Elle se réveillait péniblement entre deux bottes de paille, sa robe d’un rouge passé était parsemée de diverses taches plus ou moins récentes, son bâton trainait dans la boue et une botte faisait office de refuge de luxe à un crapaud endormi…
Après avoir ouvert un ½il, puis les deux, mis un peu d’ordre dans ses affaires et rincé ce qui pouvait l’être, elle se mit en tête d’aller assouvir les besoins gargantuesques de son estomac et de distraire son cerveau endolori.
«- Mmmmmh… Hé ! Toi ! On est où ?
-Plait-il ? Vous êtes dans la citadelle d’Altenberg la blanche bien sûr !
-Oh m******rde ! Qu’est-ce que je fous là ?! »
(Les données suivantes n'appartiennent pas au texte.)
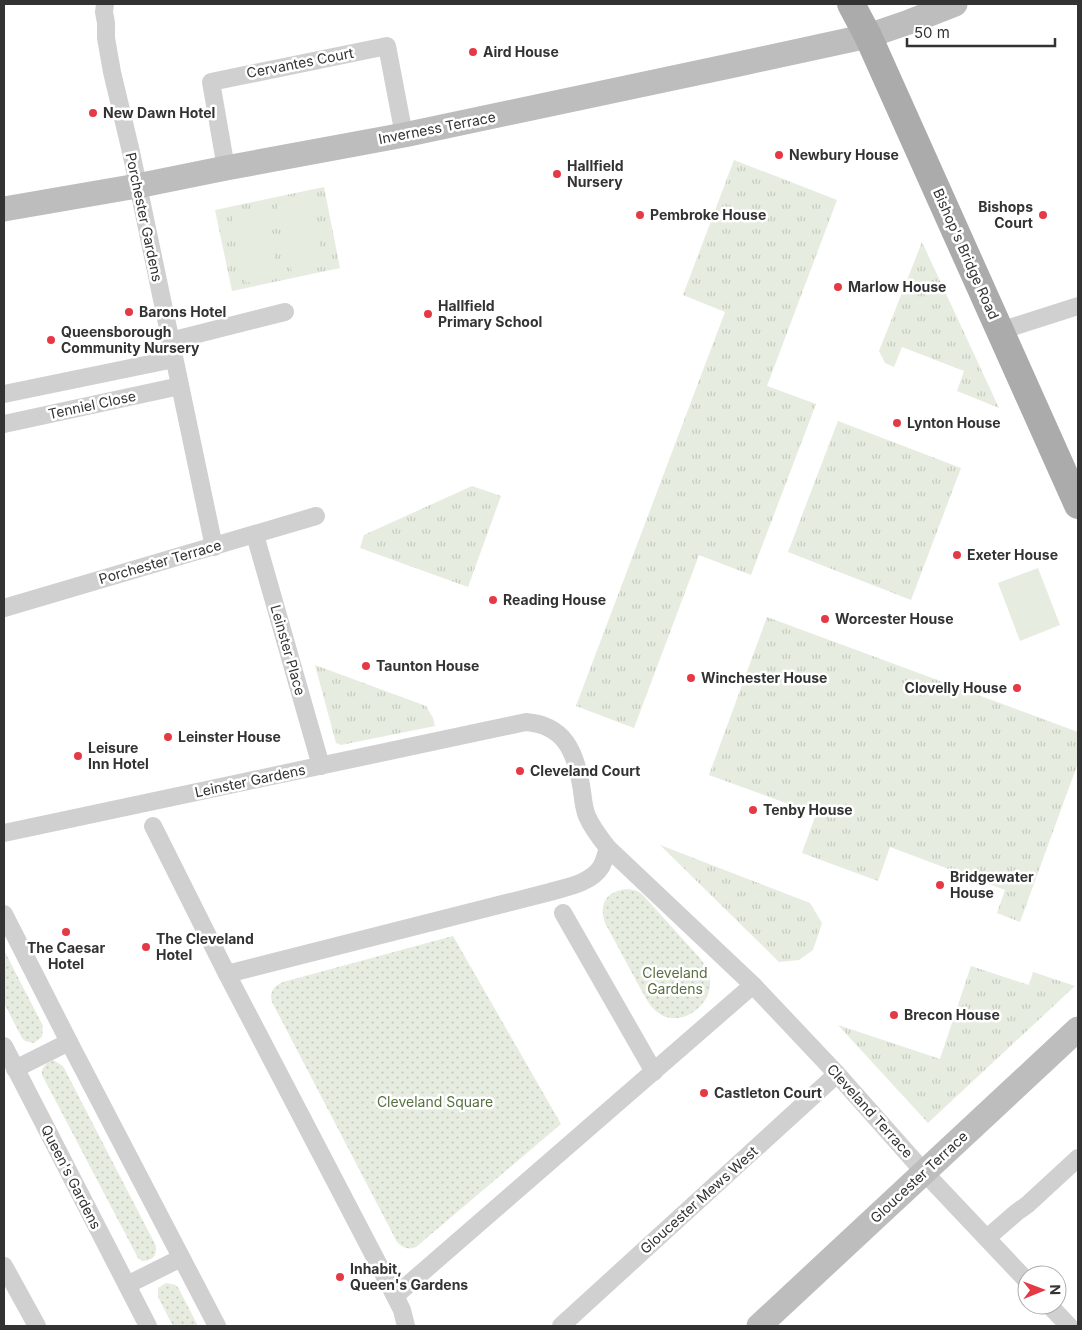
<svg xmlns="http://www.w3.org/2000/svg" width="1082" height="1330" viewBox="0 0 1082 1330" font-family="Inter,sans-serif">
<defs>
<pattern id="grass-tufts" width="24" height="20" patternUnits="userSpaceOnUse" patternTransform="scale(1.25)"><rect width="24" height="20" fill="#e6ecdf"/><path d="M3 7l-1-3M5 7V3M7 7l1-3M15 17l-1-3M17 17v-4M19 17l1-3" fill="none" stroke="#c6cbc0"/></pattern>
<pattern id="garden-dots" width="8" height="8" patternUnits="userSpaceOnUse" patternTransform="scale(1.25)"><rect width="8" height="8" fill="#e6ecdf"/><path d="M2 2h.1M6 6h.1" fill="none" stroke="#c6cbc0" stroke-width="1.8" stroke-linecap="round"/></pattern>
</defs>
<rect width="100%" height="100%" fill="#fff"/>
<g fill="url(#grass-tufts)">
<polygon points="734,160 837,200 767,386 816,404 751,575 699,555 634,728 576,706 725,312 683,295"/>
<polygon points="324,187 340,268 232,291 215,210"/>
<polygon points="922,242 999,408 957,391 964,371 902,347 894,367 885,363 879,351"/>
<polygon points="838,421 961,468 911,600 788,552"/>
<polygon points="472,486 501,496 468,587 360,548 364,535"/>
<polygon points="767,617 1078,732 1078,763 1020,922 997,913 1005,890 890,847 878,881 802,853 816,814 709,775"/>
<polygon points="315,665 426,706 433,718 435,726 341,745 336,743"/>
<polygon points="660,845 810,903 822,923 813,950 799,960 779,962"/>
<polygon points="971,966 1029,985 1033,972 1075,986 928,1123 838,1025 940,1059"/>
</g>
<g fill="url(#garden-dots)">
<path d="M629 889 637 891 642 894 698 956C706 965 711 974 710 987 707 1008 680 1027 660 1014 653 1010 649 1003 645 997L605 923C598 902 608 890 629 889Z"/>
<path d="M453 936 561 1124 416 1247C408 1250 403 1248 397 1242L272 1002C269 992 274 986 283 982Z"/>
<polygon points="4,950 43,1026 42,1037 34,1043 25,1041 22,1038 4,1003"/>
<path d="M53 1060 63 1066 156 1246C157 1256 152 1261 142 1261L138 1258 42 1075C41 1067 46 1063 53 1060Z"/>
<polygon points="166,1283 176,1285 179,1289 198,1326 173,1326 158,1297 158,1288"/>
</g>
<g fill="#e6ecdf">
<polygon points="309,197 324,266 292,273 277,204"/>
<polygon points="264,207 278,276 246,283 232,214"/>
<polygon points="1038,568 1060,625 1020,641 998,583"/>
</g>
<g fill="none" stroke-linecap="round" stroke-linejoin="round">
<g stroke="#d0d0d0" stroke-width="18">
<polyline points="105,4 104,12 106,23 106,38 112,72 131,152 214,547"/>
<polyline points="226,168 211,82 387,46 404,135"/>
<polyline points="1000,331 1078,306"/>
<polyline points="170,341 285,312"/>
<polyline points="4,394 174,359"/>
<polyline points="4,424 180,386"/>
<polyline points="255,535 321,766"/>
<polyline points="4,608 316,516"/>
<polyline points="153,826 227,974 395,1296 402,1310 406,1326"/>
<path d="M4 833 526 722C564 725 575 751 581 785 583 795 583 807 587 816 592 828 600 838 608 848L753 985 837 1074 924 1172 1027 1281"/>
<polyline points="563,913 654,1072"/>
<polyline points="4,914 69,1042 217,1326"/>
<path d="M227 974 550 892C567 887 591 883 601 867 604 862 606 854 608 848"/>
<polyline points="4,1046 148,1326"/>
<polyline points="15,1069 69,1042"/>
<polyline points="987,1238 1017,1212 1027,1205 1078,1158"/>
<polyline points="4,1266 37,1326"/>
<polyline points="127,1285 181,1258"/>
<polyline points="395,1296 753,985"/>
<polyline points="1049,1305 1069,1326"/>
<polyline points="561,1326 837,1074"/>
</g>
<g stroke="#bdbdbd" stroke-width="25">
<polyline points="4,209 137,186 226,168 404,135 739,64 868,36 909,22 955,4"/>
<polyline points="759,1326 1078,1029"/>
</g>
<polyline stroke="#ababab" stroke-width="28" points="851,4 868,36 1078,505"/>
</g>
<g fill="#e63946" stroke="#fff" stroke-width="2">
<circle cx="473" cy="52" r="5"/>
<circle cx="93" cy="113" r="5"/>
<circle cx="779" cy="155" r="5"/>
<circle cx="557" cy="174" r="5"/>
<circle cx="640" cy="215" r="5"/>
<circle cx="1043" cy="215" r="5"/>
<circle cx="838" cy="287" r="5"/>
<circle cx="129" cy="312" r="5"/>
<circle cx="428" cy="314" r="5"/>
<circle cx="51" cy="340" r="5"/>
<circle cx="897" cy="423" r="5"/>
<circle cx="957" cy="555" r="5"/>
<circle cx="493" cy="600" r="5"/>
<circle cx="825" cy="619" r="5"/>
<circle cx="366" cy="666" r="5"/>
<circle cx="691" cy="678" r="5"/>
<circle cx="1017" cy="688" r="5"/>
<circle cx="168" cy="737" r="5"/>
<circle cx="78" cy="756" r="5"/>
<circle cx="520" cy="771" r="5"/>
<circle cx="753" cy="810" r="5"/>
<circle cx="940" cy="885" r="5"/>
<circle cx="66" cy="932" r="5"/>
<circle cx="146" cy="947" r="5"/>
<circle cx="894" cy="1015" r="5"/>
<circle cx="704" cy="1093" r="5"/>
<circle cx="340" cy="1277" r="5"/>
</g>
<g text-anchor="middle" stroke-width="5" stroke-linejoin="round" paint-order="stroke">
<g font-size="14" font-weight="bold" fill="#333" stroke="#fff" text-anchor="start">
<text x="483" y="57">Aird House</text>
<text x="103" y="118">New Dawn Hotel</text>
<text x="789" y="160">Newbury House</text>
<text x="567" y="171">Hallfield<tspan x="567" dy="16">Nursery</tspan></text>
<text x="1033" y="212" text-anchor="end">Bishops<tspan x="1033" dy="16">Court</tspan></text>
<text x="650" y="220">Pembroke House</text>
<text x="848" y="292">Marlow House</text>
<text x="438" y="311">Hallfield<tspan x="438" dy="16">Primary School</tspan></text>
<text x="139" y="317">Barons Hotel</text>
<text x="61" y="337">Queensborough<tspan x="61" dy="16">Community Nursery</tspan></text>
<text x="907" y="428">Lynton House</text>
<text x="967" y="560">Exeter House</text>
<text x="503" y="605">Reading House</text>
<text x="835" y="624">Worcester House</text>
<text x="376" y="671">Taunton House</text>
<text x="701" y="683">Winchester House</text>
<text x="1007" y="693" text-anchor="end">Clovelly House</text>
<text x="178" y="742">Leinster House</text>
<text x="88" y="753">Leisure<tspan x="88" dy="16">Inn Hotel</tspan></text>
<text x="530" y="776">Cleveland Court</text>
<text x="763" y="815">Tenby House</text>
<text x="950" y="882">Bridgewater<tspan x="950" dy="16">House</tspan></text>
<text x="156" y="944">The Cleveland<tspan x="156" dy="16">Hotel</tspan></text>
<text x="66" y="953" text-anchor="middle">The Caesar<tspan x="66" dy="16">Hotel</tspan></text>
<text x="904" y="1020">Brecon House</text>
<text x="714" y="1098">Castleton Court</text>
<text x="350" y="1274">Inhabit,<tspan x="350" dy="16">Queen's Gardens</tspan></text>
</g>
<g font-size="14" fill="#333" stroke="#fff">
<text transform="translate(300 63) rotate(-11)" y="5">Cervantes Court</text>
<text transform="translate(437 128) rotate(-11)" y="5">Inverness Terrace</text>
<text transform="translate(144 217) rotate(78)" y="5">Porchester Gardens</text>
<text transform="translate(966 254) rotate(66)" y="5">Bishop's Bridge Road</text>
<text transform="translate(92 405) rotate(-12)" y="5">Tenniel Close</text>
<text transform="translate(160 562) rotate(-16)" y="5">Porchester Terrace</text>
<text transform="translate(288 650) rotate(74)" y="5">Leinster Place</text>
<text transform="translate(250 781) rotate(-12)" y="5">Leinster Gardens</text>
<text transform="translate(870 1111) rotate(48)" y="5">Cleveland Terrace</text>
<text transform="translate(71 1177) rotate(63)" y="5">Queen's Gardens</text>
<text transform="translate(919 1177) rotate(-43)" y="5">Gloucester Terrace</text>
<text transform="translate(699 1200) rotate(-42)" y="5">Gloucester Mews West</text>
</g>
<g font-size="14" fill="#56703f" stroke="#fff">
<text x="675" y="978">Cleveland<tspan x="675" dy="16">Gardens</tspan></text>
<text x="435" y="1107">Cleveland Square</text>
</g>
</g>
<rect width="1082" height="1330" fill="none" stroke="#333333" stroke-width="10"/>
<g transform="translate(1042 1290) rotate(89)"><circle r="24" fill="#ffffff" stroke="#adadad"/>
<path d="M0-4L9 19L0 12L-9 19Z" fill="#e63946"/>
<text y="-8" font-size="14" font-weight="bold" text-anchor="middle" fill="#333333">N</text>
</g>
<path d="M907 38v8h148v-8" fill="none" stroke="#333333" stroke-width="2.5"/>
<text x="914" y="38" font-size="15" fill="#333333" stroke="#ffffff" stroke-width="4" paint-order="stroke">50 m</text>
</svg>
Au détour de l’auberge du Castor Suintant, elle se figea devant une pancarte fraîchement posée qui exhortait les citoyens de l’Empire à prendre les armes contre l’ennemi mortel de l’Empire : la Lune Noire. Bien que ses facultés ne lui permissent pas de se souvenir de tous les détails et que sa propre compagnie soit mobilisée à des lieues de là, dans la cité impériale de Lhynn, elle parvint malgré tout à rallier le point de rassemblement devant les remparts d’Altenberg, après une ou deux escales dans les tavernes qui jalonnaient sa route…
Quelques templiers, archers, prêtres et autres fanatiques albinos avaient déjà rallié le campement lorsque La Sucette fit irruption en oscillant parmi eux, tache rouge dans un flot de robes blanches, reflet involontaire de son alcoolémie au milieu de saints hommes plutôt galvanisés par leur foi que par leur foie.
Après quelques mètres passés à trébucher dans les fourreaux et à piétiner les robes, elle finit par s’étaler pour de bon contre un phalanx qui faisait des moulinets au dessus des crânes dégarnis avec une épée dont le reflet avait fini de désorienté la magicienne. Au lieu de se confondre en excuses, La Sucette se contenta d’étouffer un juron paysan et de gratifier la face velue du serviteur d’Altenberg d’un vaste glaire qui lui chatouillait la glotte quelques instants plus tôt.
Après qu’il lui ait mit une bonne gifle et qu’elle ait immolé sa moustache qui depuis ne pousse plus, Seoddyn reconnut son amie La Sucette qui finit par sourire en le reconnaissant, mais surtout en fixant son résidu de barbe incandescente.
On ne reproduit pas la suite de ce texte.